New draft guidance from the National Institute for Health and Clinical Excellence (NICE) on NHS autism services for under-18s has called for better diagnosis of the condition if it is to cope with increasing demand.

At least 1 in 100 children under the age of three years has an autism spectrum disorder (ASD) but levels of understanding among healthcare professionals vary across the UK. ASD can be difficult to correctly diagnose as there are lots of possible signs and symptoms, as well as coexisting conditions with similar features, such as intellectual disability, attention deficit hyperactivity disorder and obsessive compulsive disorder. In its draft clinical guideline NICE has called for NHS healthcare professionals to work closer together, as well as to improve how they engage with schools, social care, the voluntary sector and other key services that can offer useful insight into this condition.

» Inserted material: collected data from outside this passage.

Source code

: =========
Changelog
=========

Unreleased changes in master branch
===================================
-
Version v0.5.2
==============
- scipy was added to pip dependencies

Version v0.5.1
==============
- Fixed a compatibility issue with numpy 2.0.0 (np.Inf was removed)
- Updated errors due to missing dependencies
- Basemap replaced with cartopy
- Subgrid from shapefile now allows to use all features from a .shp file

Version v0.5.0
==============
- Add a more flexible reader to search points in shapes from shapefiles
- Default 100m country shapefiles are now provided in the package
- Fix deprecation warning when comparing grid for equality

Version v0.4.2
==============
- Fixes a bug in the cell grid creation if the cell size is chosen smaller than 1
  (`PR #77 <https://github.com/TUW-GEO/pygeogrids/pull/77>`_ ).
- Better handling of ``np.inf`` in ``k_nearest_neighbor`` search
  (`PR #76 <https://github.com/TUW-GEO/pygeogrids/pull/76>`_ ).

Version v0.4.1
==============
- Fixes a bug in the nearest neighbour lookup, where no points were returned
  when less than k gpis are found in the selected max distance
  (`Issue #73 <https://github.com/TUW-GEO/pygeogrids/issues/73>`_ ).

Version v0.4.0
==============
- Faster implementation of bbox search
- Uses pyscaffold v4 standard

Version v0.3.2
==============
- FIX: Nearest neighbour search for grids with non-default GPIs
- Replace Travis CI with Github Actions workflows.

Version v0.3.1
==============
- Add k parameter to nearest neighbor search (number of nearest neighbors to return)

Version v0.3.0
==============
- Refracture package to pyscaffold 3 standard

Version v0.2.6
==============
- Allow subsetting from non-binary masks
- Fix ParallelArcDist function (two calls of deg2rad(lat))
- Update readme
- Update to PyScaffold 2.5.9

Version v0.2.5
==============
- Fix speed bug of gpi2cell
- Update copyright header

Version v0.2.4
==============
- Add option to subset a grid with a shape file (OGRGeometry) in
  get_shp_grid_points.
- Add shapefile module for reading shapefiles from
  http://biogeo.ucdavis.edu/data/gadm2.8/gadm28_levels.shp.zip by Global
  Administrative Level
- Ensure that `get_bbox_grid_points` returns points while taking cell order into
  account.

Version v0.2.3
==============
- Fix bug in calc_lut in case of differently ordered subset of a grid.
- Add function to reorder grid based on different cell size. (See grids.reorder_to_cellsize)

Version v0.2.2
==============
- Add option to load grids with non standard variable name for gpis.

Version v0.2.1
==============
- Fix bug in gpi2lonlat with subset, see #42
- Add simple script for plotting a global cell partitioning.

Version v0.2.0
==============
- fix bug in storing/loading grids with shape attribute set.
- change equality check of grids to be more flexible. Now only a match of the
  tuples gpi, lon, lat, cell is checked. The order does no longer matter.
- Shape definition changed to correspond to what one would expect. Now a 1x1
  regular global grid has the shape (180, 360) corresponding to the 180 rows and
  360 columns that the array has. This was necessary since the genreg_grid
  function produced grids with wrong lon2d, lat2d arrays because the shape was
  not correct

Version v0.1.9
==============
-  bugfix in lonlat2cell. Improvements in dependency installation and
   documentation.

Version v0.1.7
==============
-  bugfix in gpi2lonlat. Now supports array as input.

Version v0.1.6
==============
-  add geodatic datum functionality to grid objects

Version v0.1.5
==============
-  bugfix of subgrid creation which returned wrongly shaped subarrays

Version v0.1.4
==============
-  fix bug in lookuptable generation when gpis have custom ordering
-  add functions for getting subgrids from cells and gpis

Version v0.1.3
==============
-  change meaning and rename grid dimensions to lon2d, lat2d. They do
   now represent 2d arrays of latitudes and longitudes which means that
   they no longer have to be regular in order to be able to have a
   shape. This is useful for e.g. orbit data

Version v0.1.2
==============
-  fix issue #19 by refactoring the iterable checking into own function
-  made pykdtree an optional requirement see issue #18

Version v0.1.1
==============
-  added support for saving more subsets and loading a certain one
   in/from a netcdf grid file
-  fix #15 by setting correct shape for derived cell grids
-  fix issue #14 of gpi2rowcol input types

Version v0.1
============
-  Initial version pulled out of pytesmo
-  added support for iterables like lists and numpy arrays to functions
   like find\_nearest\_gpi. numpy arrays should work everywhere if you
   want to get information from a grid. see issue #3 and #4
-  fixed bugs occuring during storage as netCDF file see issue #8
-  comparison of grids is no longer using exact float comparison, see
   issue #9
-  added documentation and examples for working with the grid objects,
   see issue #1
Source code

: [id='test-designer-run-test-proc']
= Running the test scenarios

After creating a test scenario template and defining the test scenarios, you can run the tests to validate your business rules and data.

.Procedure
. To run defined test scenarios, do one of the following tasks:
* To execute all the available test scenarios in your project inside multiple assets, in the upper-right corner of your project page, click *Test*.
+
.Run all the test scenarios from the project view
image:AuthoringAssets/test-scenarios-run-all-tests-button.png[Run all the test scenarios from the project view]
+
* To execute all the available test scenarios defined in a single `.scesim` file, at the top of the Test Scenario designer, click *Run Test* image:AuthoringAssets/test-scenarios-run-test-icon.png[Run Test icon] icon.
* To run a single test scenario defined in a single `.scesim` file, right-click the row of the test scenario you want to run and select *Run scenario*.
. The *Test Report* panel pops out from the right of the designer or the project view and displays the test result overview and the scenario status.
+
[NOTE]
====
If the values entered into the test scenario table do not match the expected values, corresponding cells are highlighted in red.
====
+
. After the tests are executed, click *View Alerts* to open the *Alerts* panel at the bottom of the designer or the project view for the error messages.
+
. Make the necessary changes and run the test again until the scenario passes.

Dr Fergus Macbeth, director of the Centre for Clinical Practice at NICE said: "A correct diagnosis of autism can bring a profound sense of relief to some children and young people from what can be an intense feeling of isolation from the rest of the world. It can also help them and their families or carers to get support from education, health services and voluntary organisations and make contact with others with similar experiences." Guidelines include:

  • Forming a local ASD strategy group, with representation from child health and mental health services, education, social care, the voluntary sector and parents or carers of children with ASD
  • A multi-professional team should lead the referral and diagnosis of individuals with possible ASD; including a paediatrician, child and adolescent psychiatrist, speech and language therapist, clinical or educational psychologist, and an occupational therapist. The ASD team should undertake the diagnostic assessments where appropriate and advise healthcare professionals about referrals
  • Every child/young person who undergoes a diagnostic assessment of ASD should have an appointed case coordinator from the ASD team who will be their single point of contact and signpost them, and their parents/carers, to appropriate services and support
  • Healthcare professionals should always consider the possibility that the child/young person may have another condition with similar features to ASD. If an alternative diagnosis is suspected, they should undertake the appropriate assessments and referrals
  • Following diagnosis, the ASD team should create a profile of the child/young person, detailing their strengths, skills, impairments and needs. This will support their education, communication, behavioural, emotional and family needs. With consent from the parent or carer, the profile should also be shared directly with relevant services, e.g. a school visit by a team member.

The consultation deadline is Friday, March 25. The final clinical guideline is scheduled to be published in September. Once published, the recommendations will represent best clinical practice for the NHS.